Learning Pose Specific Representations by Predicting Different Views
This addresses the challenge of limited labeled data for pose estimation in articulated objects, offering a semi-supervised approach that is incremental but practical for domains like robotics or computer vision.
The paper tackles the problem of learning pose-specific representations for articulated objects without labeled training data by predicting different views, and it shows that when combined with labeled data, the method surpasses fully supervised performance while reducing labeled samples by at least one order of magnitude.

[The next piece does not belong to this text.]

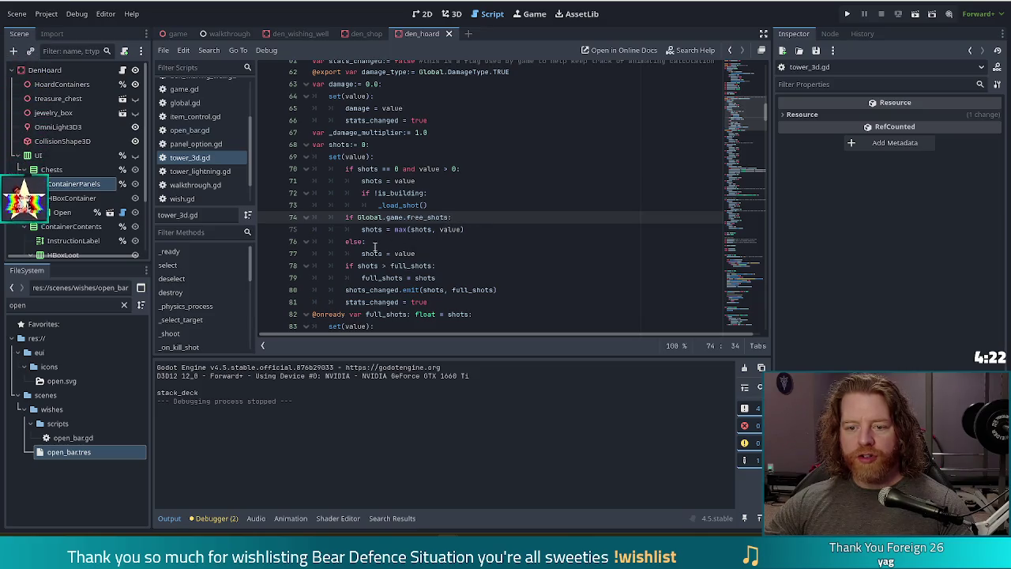
{"action": "left_click_drag", "start_coordinate": [362, 254], "coordinate": [344, 219]}
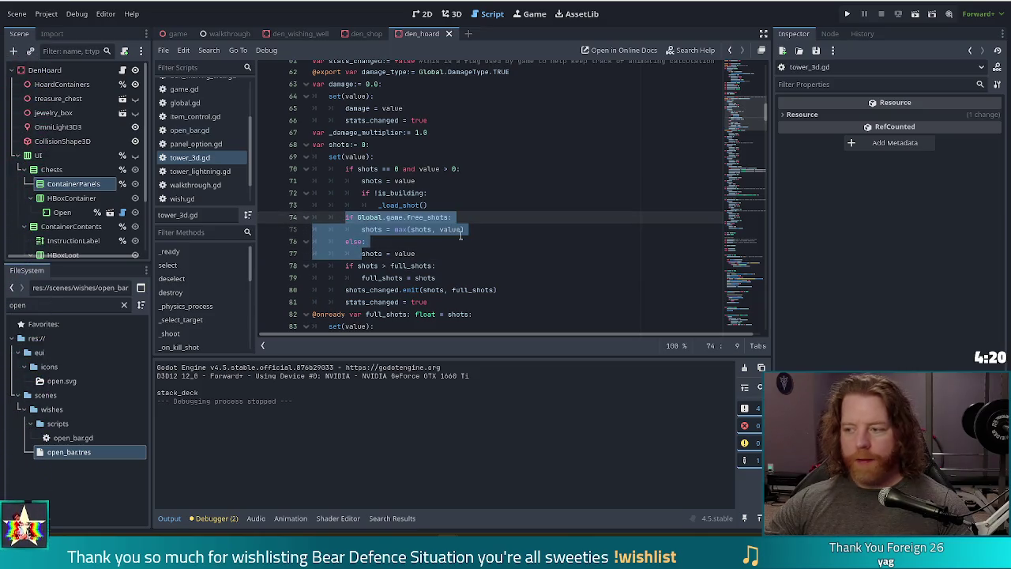
- Delete the free_shots branch so the setter simply assigns shots = value, and save tower_3d.gd
{"action": "key", "text": "BackSpace"}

The labeled data required to learn pose estimation for articulated objects is difficult to provide in the desired quantity, realism, density, and accuracy. To address this issue, we develop a method to learn representations, which are very specific for articulated poses, without the need for labeled training data. We exploit the observation that the object pose of a known object is predictive for the appearance in any known view. That is, given only the pose and shape parameters of a hand, the hand's appearance from any viewpoint can be approximated. To exploit this observation, we train a model that -- given input from one view -- estimates a latent representation, which is trained to be predictive for the appearance of the object when captured from another viewpoint. Thus, the only necessary supervision is the second view. The training process of this model reveals an implicit pose representation in the latent space. Importantly, at test time the pose representation can be inferred using only a single view. In qualitative and quantitative experiments we show that the learned representations capture detailed pose information. Moreover, when training the proposed method jointly with labeled and unlabeled data, it consistently surpasses the performance of its fully supervised counterpart, while reducing the amount of needed labeled samples by at least one order of magnitude.